Notre guide, en attendant, nous rappelle que demain, étant un dimanche, nous ne pourrons pas emprunter Chûô-dôri en bus parce que cette rue se transforme en Hokôsha tengoku ou “paradis pour piétons”. Le 2 août 1970, le gouverneur de l’époque, Minobe Ryôkichi, a fermé pour la première fois cete rue à la circulation. A ce moment-là, on parlait de “promenade des vacances” et cela devint rapidement une attraction de week-end pour des milliers de personnes en quête de divertissement et de shopping. Des zones piétonnes avaient également été créées à Harajuku, Shinjuku, Ikebukuro et Asakusa, mais Ginza est actuellement un des quartiers а avoir perpétué cette idée.
Après avoir passé un joli poste de police rétro et le luxuriant Tokyo Square Garden (un bâtiment dont les quatre premiers étages débordent de plantes, 180 espèces différentes, pour être précis), le bus quitte Ginza, tourne à gauche pour passer une fois de plus sous un pont de chemin de fer. “Ce pont a une hauteur limite de 3,8 mètres. Notre bus a une hauteur de 3,8 mètres ! Pourrons-nous passer sous le pont ? Mesdames et Messieurs, faisons comme si nous n’étions pas dans un bus, mais sur des montagnes russes ! Levez les mains et regardez en haut !” nous lance la guide. Je suis presque sûr que les guides touristiques étaient différents dans les années 1950…

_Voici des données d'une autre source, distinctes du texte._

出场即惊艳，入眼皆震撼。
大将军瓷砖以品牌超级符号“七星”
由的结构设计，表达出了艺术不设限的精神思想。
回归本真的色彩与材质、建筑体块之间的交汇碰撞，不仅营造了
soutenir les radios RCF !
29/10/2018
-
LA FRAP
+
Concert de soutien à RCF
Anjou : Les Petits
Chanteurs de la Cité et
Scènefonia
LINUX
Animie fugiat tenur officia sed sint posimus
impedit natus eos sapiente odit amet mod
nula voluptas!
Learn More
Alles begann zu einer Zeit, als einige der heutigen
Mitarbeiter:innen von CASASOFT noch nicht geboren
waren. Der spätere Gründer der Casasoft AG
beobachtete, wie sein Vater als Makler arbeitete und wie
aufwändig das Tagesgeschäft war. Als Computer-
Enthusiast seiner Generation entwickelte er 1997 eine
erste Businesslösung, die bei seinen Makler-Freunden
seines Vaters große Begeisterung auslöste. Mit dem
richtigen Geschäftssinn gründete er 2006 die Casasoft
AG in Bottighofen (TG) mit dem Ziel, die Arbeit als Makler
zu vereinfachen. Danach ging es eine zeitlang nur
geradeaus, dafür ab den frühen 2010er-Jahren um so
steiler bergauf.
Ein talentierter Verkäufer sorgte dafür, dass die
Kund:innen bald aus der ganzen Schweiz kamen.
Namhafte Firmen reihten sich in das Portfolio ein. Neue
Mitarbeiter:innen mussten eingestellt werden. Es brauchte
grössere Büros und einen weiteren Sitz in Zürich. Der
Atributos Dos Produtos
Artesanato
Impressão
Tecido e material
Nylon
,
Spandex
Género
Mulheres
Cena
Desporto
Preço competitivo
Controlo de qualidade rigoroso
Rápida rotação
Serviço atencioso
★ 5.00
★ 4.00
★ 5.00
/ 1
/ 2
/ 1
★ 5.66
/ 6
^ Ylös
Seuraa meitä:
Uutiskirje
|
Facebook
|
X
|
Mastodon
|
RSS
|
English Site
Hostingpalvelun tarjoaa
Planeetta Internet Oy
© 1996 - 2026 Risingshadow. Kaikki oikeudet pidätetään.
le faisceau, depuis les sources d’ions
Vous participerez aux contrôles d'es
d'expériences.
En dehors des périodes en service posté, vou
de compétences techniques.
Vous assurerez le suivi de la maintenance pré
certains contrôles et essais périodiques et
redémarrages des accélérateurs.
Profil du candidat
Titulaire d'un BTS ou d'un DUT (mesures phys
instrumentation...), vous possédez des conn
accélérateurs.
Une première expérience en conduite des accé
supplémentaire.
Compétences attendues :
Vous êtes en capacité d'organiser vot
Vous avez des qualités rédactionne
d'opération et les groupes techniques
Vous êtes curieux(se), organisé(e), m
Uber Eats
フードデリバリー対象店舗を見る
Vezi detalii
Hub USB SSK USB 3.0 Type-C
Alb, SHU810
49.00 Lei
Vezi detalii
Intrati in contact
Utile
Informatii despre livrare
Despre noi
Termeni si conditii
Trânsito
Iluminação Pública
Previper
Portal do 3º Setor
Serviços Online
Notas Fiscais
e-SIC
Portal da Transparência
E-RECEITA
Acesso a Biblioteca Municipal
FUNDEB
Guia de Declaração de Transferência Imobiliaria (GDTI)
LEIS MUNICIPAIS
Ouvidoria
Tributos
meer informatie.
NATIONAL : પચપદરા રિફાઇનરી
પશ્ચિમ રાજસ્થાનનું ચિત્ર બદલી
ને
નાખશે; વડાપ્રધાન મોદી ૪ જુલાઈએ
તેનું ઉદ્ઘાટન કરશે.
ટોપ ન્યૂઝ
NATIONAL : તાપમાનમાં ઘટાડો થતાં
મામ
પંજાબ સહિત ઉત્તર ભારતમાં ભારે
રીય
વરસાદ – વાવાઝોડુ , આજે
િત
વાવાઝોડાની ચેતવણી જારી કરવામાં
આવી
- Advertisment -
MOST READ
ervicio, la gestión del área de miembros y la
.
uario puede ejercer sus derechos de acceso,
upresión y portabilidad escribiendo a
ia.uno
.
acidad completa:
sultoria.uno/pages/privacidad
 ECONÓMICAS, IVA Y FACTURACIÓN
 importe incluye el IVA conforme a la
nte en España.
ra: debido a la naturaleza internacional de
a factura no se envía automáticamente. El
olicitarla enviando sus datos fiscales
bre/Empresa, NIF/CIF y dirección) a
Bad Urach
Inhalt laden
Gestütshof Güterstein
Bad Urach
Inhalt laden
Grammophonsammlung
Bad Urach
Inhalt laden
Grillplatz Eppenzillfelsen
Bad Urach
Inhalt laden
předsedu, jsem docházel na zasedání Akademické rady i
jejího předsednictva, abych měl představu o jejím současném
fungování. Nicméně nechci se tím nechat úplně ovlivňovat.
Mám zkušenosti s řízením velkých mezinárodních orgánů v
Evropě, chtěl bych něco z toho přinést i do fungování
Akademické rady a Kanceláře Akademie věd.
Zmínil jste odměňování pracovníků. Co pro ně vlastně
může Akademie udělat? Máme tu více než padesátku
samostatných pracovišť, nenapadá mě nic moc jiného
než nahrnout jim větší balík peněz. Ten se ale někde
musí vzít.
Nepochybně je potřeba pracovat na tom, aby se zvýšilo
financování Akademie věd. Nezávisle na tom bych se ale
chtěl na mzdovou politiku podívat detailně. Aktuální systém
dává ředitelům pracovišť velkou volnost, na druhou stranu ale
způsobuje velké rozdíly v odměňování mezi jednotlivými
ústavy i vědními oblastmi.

Une fois de plus, elle est tellement excitée par notre dernier exploit qu’elle oublie de signaler un autre vieux monument remarquable qui existait déjà lorsque Voyage à Tokyo est sorti : le bâtiment Mitsubishi Ichigôkan. Ichigôkan signifie “bâtiment numéro un”. En fait, il s’agit du tout premier bâtiment construit lorsque Mitsubishi a créé le quartier des affaires semblable à Londres autour de la gare de Tôkyô. Il a aussi été conçu par Josiah Conder qui a ensuite construit de nombreux bâtiments de style occidental de cette époque.